Librarian Fundamentalism: Quintessential Censorship
As a follow up to my previous post about two librarians who used their power to keep two books off their shelves and out of the reach of overly curious high school students, I thought that I would post part of the the Library Bill of Rights:
I. Books and other library resources should be provided for the interest, information, and enlightenment of all people of the community the library serves. Materials should not be excluded because of the origin, background, or views of those contributing to their creation.
II. Libraries should provide materials and information presenting all points of view on current and historical issues.

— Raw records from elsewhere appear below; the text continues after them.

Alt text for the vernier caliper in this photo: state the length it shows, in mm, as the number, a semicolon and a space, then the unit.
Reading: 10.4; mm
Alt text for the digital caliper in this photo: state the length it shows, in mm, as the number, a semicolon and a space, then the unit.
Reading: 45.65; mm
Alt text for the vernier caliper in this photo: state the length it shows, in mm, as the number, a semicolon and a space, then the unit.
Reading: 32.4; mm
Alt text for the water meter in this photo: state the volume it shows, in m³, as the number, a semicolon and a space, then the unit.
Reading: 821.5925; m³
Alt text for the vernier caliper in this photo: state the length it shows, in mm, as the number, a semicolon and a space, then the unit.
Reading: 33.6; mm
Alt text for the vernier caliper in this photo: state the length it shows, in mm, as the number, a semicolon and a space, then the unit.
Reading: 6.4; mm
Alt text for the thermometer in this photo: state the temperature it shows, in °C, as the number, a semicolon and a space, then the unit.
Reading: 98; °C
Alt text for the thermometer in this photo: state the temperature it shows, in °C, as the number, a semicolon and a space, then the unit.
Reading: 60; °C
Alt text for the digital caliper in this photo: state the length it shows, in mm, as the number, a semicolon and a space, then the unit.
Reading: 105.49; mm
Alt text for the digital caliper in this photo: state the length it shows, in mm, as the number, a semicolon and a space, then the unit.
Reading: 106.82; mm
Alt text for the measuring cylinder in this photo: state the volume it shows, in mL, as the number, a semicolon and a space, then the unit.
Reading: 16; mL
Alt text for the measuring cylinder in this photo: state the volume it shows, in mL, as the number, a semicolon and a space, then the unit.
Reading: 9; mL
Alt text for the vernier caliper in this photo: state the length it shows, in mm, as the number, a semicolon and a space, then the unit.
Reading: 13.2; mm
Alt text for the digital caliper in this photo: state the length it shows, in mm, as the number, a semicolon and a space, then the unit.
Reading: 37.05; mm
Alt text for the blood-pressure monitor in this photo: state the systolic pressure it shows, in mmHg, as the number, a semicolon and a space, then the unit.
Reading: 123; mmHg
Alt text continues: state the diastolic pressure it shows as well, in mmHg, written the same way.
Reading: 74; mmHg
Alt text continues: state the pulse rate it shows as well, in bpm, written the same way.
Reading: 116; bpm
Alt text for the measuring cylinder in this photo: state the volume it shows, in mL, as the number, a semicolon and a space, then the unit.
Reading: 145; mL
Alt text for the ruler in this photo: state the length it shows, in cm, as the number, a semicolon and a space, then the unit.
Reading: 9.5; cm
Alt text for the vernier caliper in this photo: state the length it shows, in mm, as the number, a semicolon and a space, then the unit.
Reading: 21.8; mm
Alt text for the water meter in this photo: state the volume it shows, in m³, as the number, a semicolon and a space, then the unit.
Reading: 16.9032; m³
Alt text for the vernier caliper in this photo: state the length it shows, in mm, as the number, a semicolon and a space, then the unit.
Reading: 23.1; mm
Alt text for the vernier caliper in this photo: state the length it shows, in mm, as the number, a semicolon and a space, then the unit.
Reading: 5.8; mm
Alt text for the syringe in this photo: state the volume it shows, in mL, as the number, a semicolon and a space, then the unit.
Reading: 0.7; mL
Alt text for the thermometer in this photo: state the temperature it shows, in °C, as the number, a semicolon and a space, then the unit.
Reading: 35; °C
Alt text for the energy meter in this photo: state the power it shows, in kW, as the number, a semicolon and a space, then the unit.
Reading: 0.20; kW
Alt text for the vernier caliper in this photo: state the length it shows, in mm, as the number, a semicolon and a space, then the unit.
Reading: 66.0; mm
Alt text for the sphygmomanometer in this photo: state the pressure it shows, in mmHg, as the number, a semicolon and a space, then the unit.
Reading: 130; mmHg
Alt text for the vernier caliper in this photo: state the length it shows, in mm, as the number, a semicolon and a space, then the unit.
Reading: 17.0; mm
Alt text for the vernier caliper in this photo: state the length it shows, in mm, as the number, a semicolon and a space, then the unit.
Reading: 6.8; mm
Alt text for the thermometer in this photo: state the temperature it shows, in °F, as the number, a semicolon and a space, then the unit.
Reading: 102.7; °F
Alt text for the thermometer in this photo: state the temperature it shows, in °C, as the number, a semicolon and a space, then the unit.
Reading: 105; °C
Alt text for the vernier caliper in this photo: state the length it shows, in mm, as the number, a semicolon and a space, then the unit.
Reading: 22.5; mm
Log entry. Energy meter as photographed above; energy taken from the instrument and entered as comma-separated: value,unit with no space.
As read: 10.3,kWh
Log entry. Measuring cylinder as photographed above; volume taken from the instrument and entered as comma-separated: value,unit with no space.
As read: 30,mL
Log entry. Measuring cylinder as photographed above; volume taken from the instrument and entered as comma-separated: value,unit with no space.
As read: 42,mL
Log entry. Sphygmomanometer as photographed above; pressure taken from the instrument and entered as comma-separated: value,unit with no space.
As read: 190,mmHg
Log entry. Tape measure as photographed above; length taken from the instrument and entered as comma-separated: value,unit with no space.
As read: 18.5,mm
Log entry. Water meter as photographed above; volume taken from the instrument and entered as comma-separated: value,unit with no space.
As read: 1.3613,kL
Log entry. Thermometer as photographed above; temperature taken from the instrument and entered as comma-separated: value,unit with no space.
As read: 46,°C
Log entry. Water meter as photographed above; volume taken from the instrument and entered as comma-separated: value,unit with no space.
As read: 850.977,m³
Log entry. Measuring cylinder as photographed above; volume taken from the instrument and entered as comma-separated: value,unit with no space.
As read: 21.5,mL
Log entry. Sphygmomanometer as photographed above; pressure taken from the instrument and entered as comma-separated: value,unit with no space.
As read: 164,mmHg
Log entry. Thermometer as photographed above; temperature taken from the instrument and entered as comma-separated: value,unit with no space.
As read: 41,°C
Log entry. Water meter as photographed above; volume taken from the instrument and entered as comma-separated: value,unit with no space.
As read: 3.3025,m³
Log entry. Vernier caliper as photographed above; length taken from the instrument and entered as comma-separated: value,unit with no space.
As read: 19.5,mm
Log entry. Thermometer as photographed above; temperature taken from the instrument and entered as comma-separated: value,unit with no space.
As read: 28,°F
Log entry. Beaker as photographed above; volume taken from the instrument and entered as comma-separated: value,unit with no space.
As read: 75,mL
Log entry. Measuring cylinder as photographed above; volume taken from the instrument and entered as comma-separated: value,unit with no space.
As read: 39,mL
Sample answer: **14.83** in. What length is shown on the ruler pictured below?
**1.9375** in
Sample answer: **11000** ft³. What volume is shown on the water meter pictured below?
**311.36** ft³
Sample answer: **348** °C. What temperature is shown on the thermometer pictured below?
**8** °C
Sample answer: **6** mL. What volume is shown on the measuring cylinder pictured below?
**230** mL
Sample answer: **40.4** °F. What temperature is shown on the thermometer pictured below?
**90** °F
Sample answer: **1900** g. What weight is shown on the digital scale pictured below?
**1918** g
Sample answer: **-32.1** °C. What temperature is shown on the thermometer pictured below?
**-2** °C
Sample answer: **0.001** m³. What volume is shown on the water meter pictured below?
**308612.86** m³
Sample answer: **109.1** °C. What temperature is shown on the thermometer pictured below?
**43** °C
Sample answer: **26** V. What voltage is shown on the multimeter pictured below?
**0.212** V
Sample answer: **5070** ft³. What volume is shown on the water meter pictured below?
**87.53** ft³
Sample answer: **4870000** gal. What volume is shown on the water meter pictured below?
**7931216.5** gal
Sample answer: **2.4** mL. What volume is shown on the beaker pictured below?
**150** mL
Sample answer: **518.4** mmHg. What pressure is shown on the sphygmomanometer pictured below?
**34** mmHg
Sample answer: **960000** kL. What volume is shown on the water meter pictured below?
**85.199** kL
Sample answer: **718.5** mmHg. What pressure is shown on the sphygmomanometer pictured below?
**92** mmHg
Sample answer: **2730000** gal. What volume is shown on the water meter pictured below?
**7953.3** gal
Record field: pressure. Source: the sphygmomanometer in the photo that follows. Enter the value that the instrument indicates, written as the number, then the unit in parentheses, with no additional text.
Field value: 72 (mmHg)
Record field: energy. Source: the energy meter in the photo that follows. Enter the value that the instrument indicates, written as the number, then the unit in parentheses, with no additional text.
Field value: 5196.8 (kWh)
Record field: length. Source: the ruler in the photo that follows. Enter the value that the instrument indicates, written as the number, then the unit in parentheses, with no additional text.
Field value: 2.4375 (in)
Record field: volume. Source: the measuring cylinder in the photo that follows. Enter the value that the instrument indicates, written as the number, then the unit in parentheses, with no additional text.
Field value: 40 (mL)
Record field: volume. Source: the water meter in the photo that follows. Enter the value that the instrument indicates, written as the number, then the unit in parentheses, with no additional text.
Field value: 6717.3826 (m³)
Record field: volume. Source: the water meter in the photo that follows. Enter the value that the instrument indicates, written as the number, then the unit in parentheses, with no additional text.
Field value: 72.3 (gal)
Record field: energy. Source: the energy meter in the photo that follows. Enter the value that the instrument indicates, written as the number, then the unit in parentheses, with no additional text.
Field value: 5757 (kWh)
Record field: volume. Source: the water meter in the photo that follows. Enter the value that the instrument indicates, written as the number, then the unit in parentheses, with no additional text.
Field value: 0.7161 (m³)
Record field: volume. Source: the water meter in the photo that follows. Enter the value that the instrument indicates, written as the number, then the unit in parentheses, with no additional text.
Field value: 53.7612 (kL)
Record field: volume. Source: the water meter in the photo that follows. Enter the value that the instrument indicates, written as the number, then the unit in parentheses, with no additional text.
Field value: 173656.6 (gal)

Materials should not be proscribed or removed because of partisan or doctrinal disapproval.
III. Libraries should challenge censorship in the fulfillment of their responsibility to provide information and enlightenment.
IV. Libraries should cooperate with all persons and groups concerned with resisting abridgment of free expression and free access to ideas.
And now for an interpretation of the Library Bill of Rights, entitled "Diversity in Collection Development":
Throughout history, the focus of censorship has fluctuated from generation to generation. Books and other materials have not been selected or have been removed from library collections for many reasons, among which are prejudicial language and ideas, political content, economic theory, social philosophies, religious beliefs, sexual forms of expression, and other potentially controversial topics.
Some examples of censorship may include removing or not selecting materials because they are considered by some as racist or sexist; not purchasing conservative religious materials; not selecting materials about or by minorities because it is thought these groups or interests are not represented in a community; or not providing information on or materials from non-mainstream political entities.
Librarians may seek to increase user awareness of materials on various social concerns by many means, including, but not limited to, issuing bibliographies and presenting exhibits and programs. Librarians have a professional responsibility to be inclusive, not exclusive, in collection development and in the provision of interlibrary loan. Access to all materials legally obtainable should be assured to the user, and policies should not unjustly exclude materials even if they are offensive to the librarian or the user. Collection development should reflect the philosophy inherent in Article II of the Library Bill of Rights: “Libraries should provide materials and information presenting all points of view on current and historical issues. Materials should not be proscribed or removed because of partisan or doctrinal disapproval.”
Note that this clearly states that a failure to "select" is a form of censorship. Note that minority viewpoints should be especially protected.
The librarians who banned the books discussed in my previous post used the same vilification tactics that many in the past have used to justify their censorship. What is clear to anyone who follows these issues is that this involves highly controversial topics. Both sides accuse the other of distorting the facts and both sides accuse the other of politicizing the issues. This issue is at the heart of the culture wars. This is precisely the situation where librarians need to be on the side of open debate and discussion and free access to alternative viewpoints- even viewpoints with which they disagree.